- _PAGE EXTRACT_:

Social Beef: Death by grocery shop

Buying groceries on a Sunday night may not be the most adept idea in the world.

It’s a period of time when a conglomeration of people gather in angry mobs to do a big or small shop for the week ahead. On a Sunday, the masses are especially tired and weak, probably from their weekend trips galavanting around the countryside and most often come off as grumpy, snarly, grizzly and horrid creatures. I, too am one of these Sunday night brutes. But what turns some of us into annoying food hoverists (i.e. one that hovers over food items for no reason at all)  is that we are all conducting the same act at once which inadvertently creates a vicious form of mood slime (think: Ghostbusters II) that gets buried underneath the grocery store floor and ultimately feeds off our disgusting state of mind. It’s that and the fact we are drawn to misery.

Now, I’m not saying the act of buying food is a horrendous task, no. The blame falls squarely on the flaky behaviour patterns  of strangers we end up shopping with that makes the food-collecting journey long and arduous (and sometimes hair-pulling).

And, too,  we’re also gluttons for punishment. We are fully aware that during certain time slots (Sunday nights at 7pm, for example), we will be met head-on with queues, hopheads who block aisles with their borrowed metallic carts and food browsers that take eternity before they make crucial decisions on whether they’ll be purchasing the PC or Heinz ketchup. But, as shoppers, we begrudgingly do it; we have to eat.

- _DIRECTIONS_:
Retype the part of the Sunday grocery column starting with "It’s a period" and going on through "drawn to misery.". The records after this come from a separate source.

- _RAW RECORDS_:
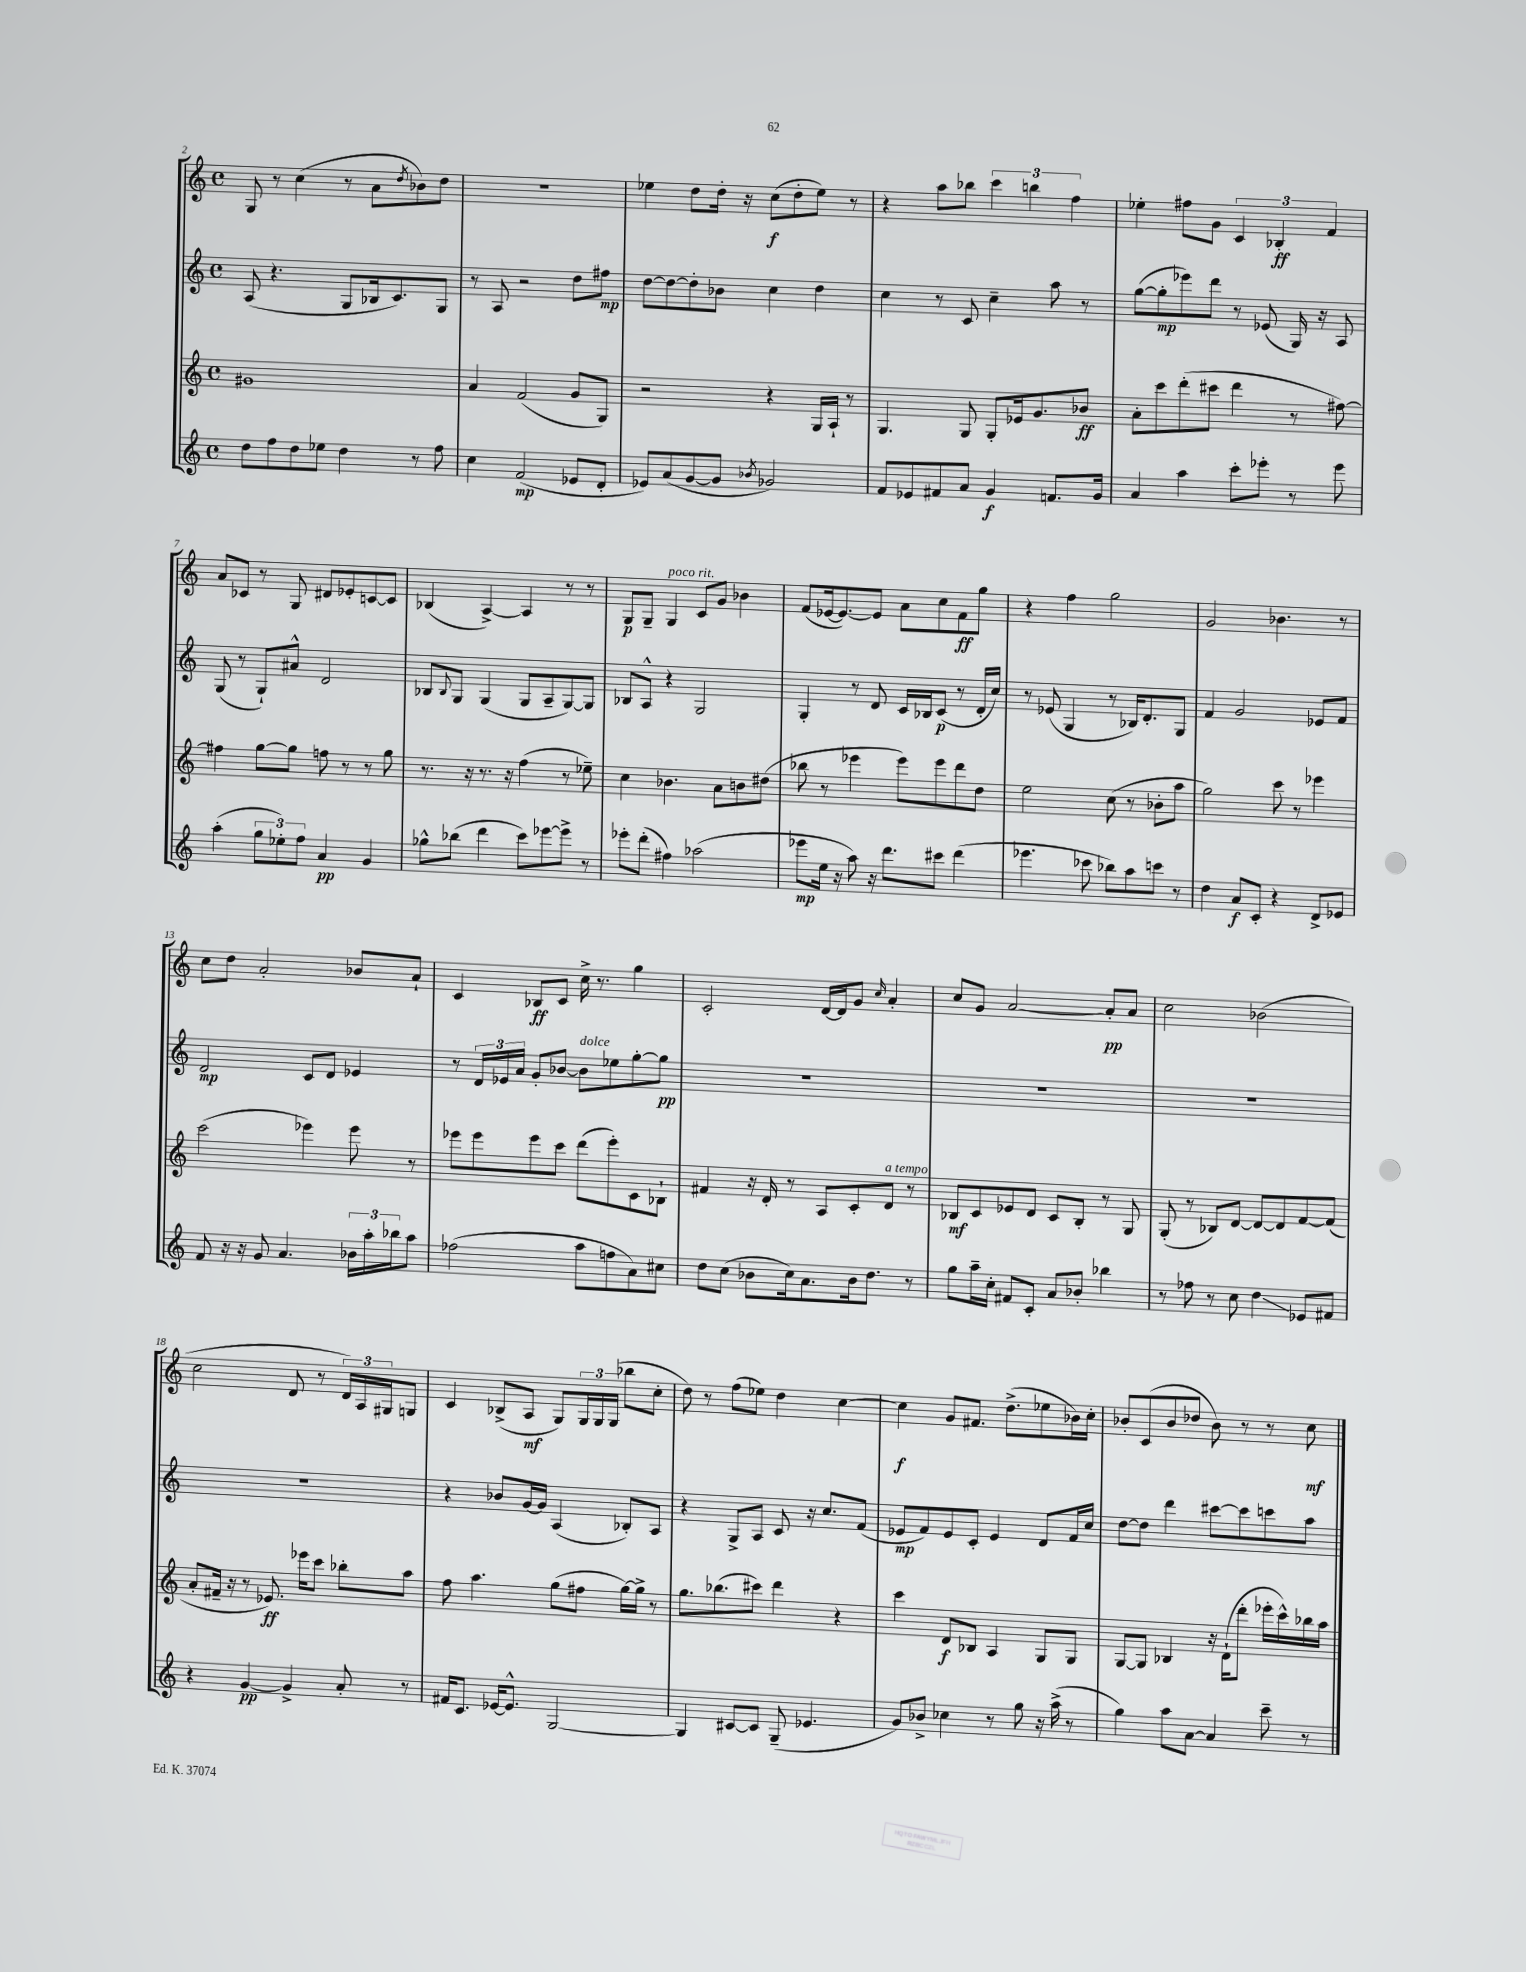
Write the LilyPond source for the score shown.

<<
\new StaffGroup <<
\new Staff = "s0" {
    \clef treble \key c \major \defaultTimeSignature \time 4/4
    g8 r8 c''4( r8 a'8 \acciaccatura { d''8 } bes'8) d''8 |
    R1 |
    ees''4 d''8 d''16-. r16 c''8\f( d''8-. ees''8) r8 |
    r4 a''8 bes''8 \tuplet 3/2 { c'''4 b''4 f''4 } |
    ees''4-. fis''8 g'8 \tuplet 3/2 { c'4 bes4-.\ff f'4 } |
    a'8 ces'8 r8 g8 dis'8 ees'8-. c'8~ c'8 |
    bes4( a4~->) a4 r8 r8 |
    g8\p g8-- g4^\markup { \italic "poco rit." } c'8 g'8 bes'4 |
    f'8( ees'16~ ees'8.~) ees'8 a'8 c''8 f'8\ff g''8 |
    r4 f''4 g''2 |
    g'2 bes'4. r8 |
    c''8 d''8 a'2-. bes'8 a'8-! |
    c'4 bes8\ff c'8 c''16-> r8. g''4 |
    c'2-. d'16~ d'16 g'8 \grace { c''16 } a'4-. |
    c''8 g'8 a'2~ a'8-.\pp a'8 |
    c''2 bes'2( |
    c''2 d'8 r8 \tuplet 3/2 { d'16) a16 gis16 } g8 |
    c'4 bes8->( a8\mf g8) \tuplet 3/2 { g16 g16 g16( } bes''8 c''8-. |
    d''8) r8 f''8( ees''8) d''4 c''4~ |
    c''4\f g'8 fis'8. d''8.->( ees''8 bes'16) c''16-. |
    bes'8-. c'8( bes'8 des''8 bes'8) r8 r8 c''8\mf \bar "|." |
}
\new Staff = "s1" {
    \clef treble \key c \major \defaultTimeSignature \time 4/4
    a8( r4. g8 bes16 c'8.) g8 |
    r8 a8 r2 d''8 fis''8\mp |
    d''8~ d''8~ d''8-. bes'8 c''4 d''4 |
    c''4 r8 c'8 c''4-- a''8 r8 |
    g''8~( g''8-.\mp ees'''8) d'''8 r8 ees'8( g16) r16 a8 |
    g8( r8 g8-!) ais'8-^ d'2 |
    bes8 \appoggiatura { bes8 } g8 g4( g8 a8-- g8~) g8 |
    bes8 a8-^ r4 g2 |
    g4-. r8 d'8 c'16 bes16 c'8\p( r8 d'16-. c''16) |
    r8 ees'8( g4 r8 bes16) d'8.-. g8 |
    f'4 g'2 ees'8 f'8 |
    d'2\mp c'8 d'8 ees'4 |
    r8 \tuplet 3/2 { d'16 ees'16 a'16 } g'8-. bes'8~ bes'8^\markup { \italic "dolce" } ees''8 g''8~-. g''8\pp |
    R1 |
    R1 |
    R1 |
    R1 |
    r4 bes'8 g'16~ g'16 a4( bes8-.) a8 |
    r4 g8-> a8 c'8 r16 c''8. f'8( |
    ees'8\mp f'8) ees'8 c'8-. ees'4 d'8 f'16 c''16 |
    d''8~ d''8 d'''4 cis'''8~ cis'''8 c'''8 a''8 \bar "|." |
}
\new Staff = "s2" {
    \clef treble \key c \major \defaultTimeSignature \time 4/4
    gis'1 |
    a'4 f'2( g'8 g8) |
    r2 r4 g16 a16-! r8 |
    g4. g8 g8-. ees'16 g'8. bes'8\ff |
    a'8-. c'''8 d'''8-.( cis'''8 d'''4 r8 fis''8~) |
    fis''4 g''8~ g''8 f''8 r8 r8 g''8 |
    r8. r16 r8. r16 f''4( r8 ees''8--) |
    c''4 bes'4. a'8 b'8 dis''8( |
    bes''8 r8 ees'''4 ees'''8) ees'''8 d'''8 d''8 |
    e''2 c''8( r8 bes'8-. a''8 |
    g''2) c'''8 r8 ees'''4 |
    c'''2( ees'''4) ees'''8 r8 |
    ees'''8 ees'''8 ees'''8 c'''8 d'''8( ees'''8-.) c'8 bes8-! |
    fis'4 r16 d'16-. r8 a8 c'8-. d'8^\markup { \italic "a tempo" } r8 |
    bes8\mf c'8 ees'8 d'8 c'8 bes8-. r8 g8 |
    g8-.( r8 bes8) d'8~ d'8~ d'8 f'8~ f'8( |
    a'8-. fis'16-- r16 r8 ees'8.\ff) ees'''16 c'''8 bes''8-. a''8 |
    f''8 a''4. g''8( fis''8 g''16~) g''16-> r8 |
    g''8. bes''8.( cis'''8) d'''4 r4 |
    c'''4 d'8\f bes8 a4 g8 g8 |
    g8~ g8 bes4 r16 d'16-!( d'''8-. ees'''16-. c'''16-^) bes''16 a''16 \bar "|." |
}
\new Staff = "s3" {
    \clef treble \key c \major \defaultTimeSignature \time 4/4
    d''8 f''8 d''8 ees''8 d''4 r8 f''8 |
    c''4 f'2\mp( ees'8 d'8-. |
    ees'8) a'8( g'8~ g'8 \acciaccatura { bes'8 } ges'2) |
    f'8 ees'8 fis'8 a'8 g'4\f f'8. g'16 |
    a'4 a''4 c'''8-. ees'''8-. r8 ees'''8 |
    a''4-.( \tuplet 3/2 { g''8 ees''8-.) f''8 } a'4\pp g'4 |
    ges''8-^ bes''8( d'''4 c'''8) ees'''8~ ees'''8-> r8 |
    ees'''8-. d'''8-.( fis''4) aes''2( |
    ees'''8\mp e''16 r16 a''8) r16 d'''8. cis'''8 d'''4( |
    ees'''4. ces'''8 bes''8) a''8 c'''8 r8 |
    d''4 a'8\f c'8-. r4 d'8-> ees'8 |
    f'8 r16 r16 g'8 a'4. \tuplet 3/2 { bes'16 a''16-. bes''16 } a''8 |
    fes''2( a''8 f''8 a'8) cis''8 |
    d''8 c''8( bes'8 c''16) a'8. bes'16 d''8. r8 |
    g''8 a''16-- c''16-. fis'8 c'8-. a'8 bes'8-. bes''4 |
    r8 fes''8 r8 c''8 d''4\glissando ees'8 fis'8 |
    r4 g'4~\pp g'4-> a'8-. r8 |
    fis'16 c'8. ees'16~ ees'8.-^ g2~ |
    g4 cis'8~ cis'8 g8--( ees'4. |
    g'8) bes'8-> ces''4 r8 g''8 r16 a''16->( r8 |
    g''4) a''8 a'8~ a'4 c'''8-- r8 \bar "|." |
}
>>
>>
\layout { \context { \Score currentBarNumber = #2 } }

- _CORRECT RESPONSE_:
It’s a period of time when a conglomeration of people gather in angry mobs to do a big or small shop for the week ahead. On a Sunday, the masses are especially tired and weak, probably from their weekend trips galavanting around the countryside and most often come off as grumpy, snarly, grizzly and horrid creatures. I, too am one of these Sunday night brutes. But what turns some of us into annoying food hoverists (i.e. one that hovers over food items for no reason at all)  is that we are all conducting the same act at once which inadvertently creates a vicious form of mood slime (think: Ghostbusters II) that gets buried underneath the grocery store floor and ultimately feeds off our disgusting state of mind. It’s that and the fact we are drawn to misery.